[Start of section]
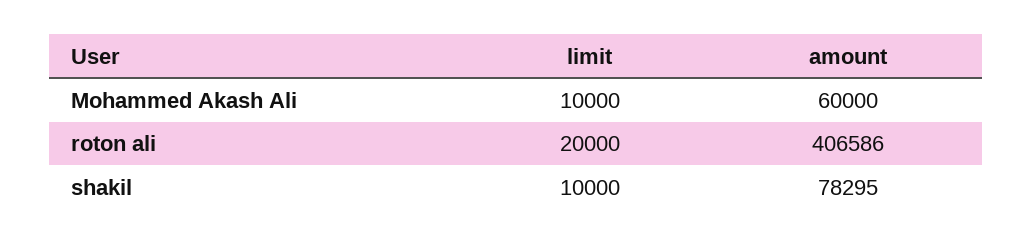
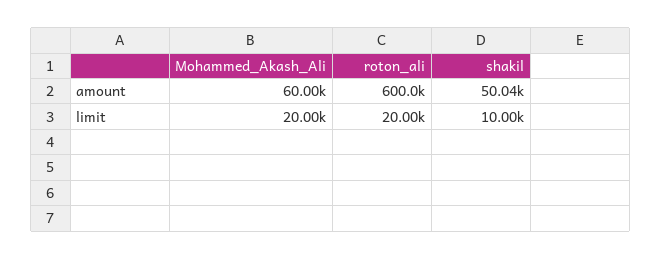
  {
    "limit": {
-     "Mohammed Akash Ali": 10000,
+     "Mohammed Akash Ali": 20000,
      "roton ali": 20000,
      "shakil": 10000
    },
    "amount": {
      "Mohammed Akash Ali": 60000,
-     "roton ali": 406586,
+     "roton ali": 600000,
-     "shakil": 78295
+     "shakil": 50040
    }
  }

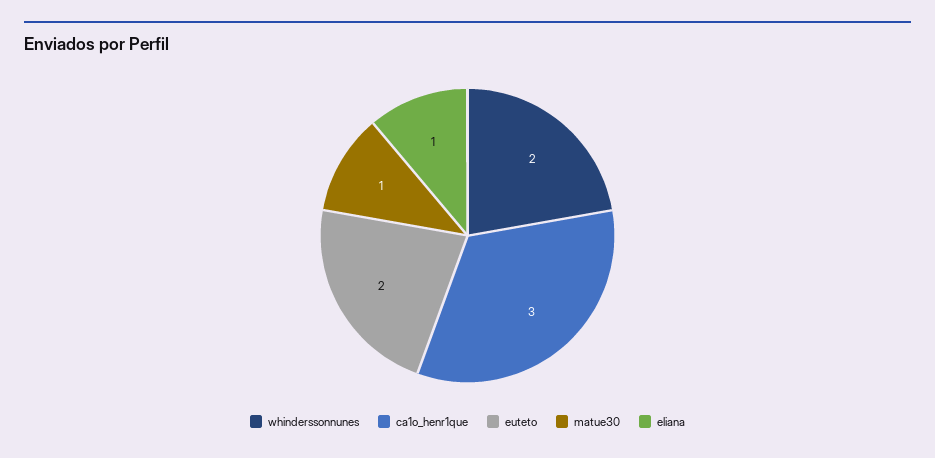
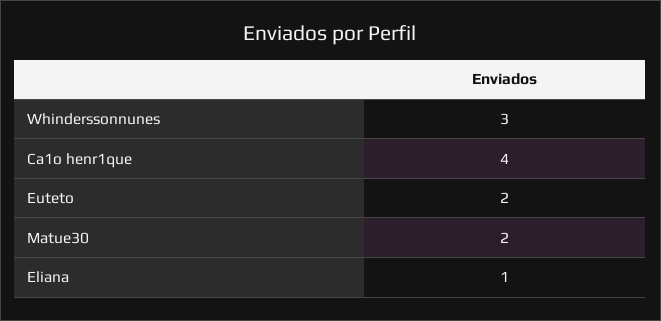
  {
-   "whinderssonnunes": 2,
+   "whinderssonnunes": 3,
-   "ca1o_henr1que": 3,
+   "ca1o_henr1que": 4,
    "euteto": 2,
-   "matue30": 1,
+   "matue30": 2,
    "eliana": 1
  }

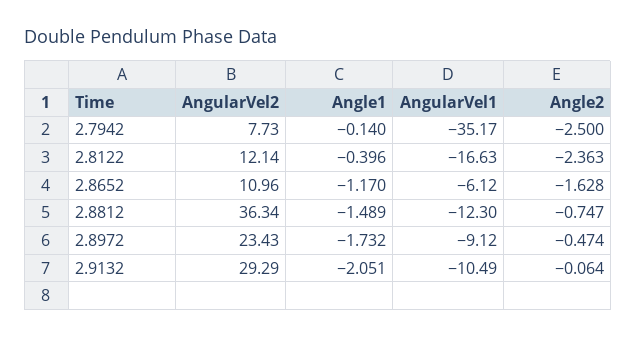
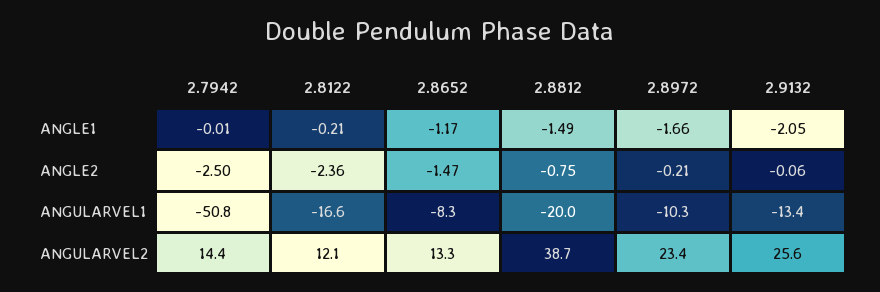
  {
    "AngularVel2": {
-     "2.7942": 7.73,
+     "2.7942": 14.4,
      "2.8122": 12.14,
-     "2.8652": 10.96,
+     "2.8652": 13.3,
-     "2.8812": 36.34,
+     "2.8812": 38.7,
      "2.8972": 23.43,
-     "2.9132": 29.29
+     "2.9132": 25.6
    },
    "Angle1": {
-     "2.7942": -0.14,
+     "2.7942": -0.01,
-     "2.8122": -0.396,
+     "2.8122": -0.21,
      "2.8652": -1.17,
      "2.8812": -1.489,
-     "2.8972": -1.732,
+     "2.8972": -1.66,
      "2.9132": -2.051
    },
    "AngularVel1": {
-     "2.7942": -35.17,
+     "2.7942": -50.8,
      "2.8122": -16.63,
-     "2.8652": -6.12,
+     "2.8652": -8.3,
-     "2.8812": -12.3,
+     "2.8812": -20,
-     "2.8972": -9.12,
+     "2.8972": -10.3,
-     "2.9132": -10.49
+     "2.9132": -13.4
    },
    "Angle2": {
      "2.7942": -2.5,
      "2.8122": -2.363,
-     "2.8652": -1.628,
+     "2.8652": -1.47,
      "2.8812": -0.747,
-     "2.8972": -0.474,
+     "2.8972": -0.21,
      "2.9132": -0.064
    }
  }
[End of section]
Wherever the string "whinderssonnunes" appears in the entries, copy that line.

Task output |
-   "whinderssonnunes": 2,
+   "whinderssonnunes": 3,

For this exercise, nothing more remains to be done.